— begin Recorded information —

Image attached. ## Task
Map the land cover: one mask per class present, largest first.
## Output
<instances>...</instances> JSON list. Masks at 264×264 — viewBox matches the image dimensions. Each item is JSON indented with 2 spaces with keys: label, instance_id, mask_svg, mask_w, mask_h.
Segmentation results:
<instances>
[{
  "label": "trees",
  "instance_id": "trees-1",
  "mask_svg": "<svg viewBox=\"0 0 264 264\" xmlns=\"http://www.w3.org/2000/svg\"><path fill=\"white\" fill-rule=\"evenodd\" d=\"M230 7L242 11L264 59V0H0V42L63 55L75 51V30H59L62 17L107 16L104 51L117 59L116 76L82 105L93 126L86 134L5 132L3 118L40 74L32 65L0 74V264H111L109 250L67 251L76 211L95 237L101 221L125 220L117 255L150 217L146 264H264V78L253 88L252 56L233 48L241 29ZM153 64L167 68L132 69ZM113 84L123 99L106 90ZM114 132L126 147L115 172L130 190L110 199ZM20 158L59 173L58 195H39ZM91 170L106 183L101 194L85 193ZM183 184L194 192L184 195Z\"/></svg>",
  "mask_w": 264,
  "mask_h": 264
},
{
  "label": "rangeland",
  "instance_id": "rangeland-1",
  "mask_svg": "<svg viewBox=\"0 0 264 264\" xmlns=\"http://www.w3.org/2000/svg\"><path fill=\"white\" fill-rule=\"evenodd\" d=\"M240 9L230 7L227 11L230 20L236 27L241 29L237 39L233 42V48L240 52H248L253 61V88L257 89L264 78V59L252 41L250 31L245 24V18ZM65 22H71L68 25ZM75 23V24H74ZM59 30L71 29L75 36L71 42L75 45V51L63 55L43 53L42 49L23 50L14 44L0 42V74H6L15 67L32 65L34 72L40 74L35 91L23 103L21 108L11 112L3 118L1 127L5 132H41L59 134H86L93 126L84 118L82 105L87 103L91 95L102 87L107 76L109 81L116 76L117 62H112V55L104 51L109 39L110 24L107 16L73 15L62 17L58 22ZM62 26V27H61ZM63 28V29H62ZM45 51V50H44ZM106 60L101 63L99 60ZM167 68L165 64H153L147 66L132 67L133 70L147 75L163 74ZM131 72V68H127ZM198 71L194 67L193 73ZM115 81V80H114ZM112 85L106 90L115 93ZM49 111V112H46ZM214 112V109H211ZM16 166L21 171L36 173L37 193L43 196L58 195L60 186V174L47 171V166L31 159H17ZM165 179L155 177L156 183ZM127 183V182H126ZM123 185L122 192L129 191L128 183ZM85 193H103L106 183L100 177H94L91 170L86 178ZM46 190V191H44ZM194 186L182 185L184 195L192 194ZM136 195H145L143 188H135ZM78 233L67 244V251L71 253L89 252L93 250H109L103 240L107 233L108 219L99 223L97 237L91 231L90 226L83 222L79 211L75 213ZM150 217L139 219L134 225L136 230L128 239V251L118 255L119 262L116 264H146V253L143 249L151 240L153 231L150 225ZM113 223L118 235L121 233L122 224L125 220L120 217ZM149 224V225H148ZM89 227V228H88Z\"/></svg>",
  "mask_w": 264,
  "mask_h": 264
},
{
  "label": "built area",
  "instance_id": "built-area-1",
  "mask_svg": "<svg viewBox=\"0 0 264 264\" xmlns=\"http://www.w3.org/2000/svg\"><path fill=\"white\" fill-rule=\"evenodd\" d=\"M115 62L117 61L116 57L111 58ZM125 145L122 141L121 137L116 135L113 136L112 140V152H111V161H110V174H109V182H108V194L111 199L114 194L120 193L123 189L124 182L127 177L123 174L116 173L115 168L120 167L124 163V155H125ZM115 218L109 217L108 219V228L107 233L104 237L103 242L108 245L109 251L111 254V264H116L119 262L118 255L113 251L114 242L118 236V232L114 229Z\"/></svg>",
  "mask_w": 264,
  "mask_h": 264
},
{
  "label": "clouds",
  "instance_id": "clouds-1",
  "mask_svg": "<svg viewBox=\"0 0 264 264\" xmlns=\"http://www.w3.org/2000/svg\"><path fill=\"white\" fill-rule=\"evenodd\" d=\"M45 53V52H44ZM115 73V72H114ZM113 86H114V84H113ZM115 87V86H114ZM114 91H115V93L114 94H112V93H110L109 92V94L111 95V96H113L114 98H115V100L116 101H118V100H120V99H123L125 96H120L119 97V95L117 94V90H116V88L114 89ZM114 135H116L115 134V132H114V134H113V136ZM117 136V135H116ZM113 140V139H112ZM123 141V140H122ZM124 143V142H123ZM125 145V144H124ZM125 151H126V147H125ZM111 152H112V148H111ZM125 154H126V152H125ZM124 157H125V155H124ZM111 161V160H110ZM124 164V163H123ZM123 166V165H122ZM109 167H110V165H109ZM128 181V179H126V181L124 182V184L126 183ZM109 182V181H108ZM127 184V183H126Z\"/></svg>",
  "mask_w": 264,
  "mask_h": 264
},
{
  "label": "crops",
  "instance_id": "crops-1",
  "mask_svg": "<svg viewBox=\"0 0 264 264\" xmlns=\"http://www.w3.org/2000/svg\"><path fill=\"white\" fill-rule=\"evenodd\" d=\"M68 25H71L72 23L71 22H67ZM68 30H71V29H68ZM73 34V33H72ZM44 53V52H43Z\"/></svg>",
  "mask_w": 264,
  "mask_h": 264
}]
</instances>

— end Recorded information —

*Challenge:* Pull out each line of the material above that contains the string "label".

*Full solution:*
<instances>...</instances> JSON list. Masks at 264×264 — viewBox matches the image dimensions. Each item is JSON indented with 2 spaces with keys: label, instance_id, mask_svg, mask_w, mask_h.
  "label": "trees",
  "label": "rangeland",
  "label": "built area",
  "label": "clouds",
  "label": "crops",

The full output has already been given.